The loopiness of the texture also connects material seemingly unrelated to the levels within which Dern moves. We see her burning a small cigarette hole into a garment that appears as a huge burn hole on the walls of the rabbit sitcom. This moment interweaves structures of different dimensions, introducing the idea of a micro-level of her actions. The burn hole subtly invites us to contemplate the texture’s lowest micro-structure: the digital video material Inland Empire was shot on. Its low costs liberated Lynch from producers who could demand narrative and a proper script, and from restrictions regarding the amount of material produced. While analog film constitutes a continuum of chemical material, digitization introduces discreteness: if we would zoom into digital video, we would come to see the unimaginable amount of pixels on the low-level, as Hofstadter would call it. They determine the images on the high-level that we are used to focus on when watching a film. Inland Empire foregrounds its low-level processing through indistinct lighting, blurred focus, and digital special effects that underscore its differences from chemical film. The performance of a cybercinematic texture on the high-level of actions thereby both mirrors and points to the digitalized deep structure of the material.

 

A Woman?

 The vanishing point of Hofstadter’s work on strange loops is his interest in what makes human consciousness. He understands the “I” as symbol that human beings construct by filtering the world into macroscopic categories, whereas microscopic physical processes of the brain remain out of scope. “We are convinced that our ‘I’ causes our own actions,” he states. “The Grand Pusher in and of our bodies is our ‘I.’” The latter is built as strange loop throughout linear time, involving an episodic memory of the past, a projection of what is yet to come and subjunctive replays of episodes that could have come. Thus, human selfhood requires a time built by narrative. In the texture of Inland Empire, however, the “Grand Pusher” of Dern’s body is not the “I,” but the cybercinematic environment.
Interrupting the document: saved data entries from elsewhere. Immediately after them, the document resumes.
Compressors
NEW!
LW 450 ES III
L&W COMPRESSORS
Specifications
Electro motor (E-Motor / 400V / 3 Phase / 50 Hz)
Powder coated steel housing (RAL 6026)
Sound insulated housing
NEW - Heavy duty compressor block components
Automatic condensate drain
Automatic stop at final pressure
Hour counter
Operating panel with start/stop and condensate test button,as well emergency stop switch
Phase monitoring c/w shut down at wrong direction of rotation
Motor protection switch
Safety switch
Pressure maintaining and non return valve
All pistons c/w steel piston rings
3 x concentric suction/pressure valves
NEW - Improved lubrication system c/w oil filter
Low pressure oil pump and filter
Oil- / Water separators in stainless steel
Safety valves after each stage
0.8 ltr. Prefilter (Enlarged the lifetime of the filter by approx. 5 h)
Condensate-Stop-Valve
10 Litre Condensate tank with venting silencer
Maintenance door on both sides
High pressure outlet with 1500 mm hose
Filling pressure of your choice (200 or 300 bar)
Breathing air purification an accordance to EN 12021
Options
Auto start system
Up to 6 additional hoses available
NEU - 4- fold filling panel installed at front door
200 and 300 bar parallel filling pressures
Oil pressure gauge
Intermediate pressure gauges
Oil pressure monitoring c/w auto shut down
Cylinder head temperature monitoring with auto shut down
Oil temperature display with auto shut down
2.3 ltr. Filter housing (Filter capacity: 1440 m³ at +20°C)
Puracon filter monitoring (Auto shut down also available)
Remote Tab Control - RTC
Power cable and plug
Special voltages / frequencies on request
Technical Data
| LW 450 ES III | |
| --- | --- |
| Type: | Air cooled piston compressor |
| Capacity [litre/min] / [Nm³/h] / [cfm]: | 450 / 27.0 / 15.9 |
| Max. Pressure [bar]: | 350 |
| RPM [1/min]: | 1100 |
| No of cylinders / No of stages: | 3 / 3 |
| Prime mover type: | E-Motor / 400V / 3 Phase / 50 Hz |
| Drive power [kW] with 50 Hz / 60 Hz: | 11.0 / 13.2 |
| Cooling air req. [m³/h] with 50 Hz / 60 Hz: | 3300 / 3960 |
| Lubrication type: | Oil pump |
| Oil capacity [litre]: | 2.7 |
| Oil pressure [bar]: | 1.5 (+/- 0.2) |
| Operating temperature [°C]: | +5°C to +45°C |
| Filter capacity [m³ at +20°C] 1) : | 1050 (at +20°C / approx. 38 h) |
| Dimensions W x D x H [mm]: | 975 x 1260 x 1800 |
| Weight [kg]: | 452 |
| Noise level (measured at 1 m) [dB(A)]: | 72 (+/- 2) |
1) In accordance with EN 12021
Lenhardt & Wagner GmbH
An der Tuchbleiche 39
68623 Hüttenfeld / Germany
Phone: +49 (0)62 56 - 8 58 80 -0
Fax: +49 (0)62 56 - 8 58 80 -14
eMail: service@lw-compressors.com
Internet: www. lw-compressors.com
Selfhood is not achieved, but fragmented in the sampling activity of a female body presence as main continuity throughout the process. The cybercinematic mode of representation also affects gender positions established by narrative. As Theresa De Lauretis has argued in her essay “Desire and Narrative,” mythical mechanisms have installed male subject-heroes as mover, while woman functions either as obstacle or as narrative closure in the form of the love interest at the happy end of the adventure. From that perspective, the kaleidoscopic instances of violence against women in Inland Empire appear to be linked to its creation of a non-narrative texture: Inland Empire’s cybercinematics do not only cite cinema as abandoned medium, but also cinematic-narrative-codes of subjectivity. Consequently, they perform their undoing of narrative with a female mover. What I have called cybercinematics also provides a new position in the discourse of female subjectivity in cinema. Inland Empire is a chick flick for the posthuman.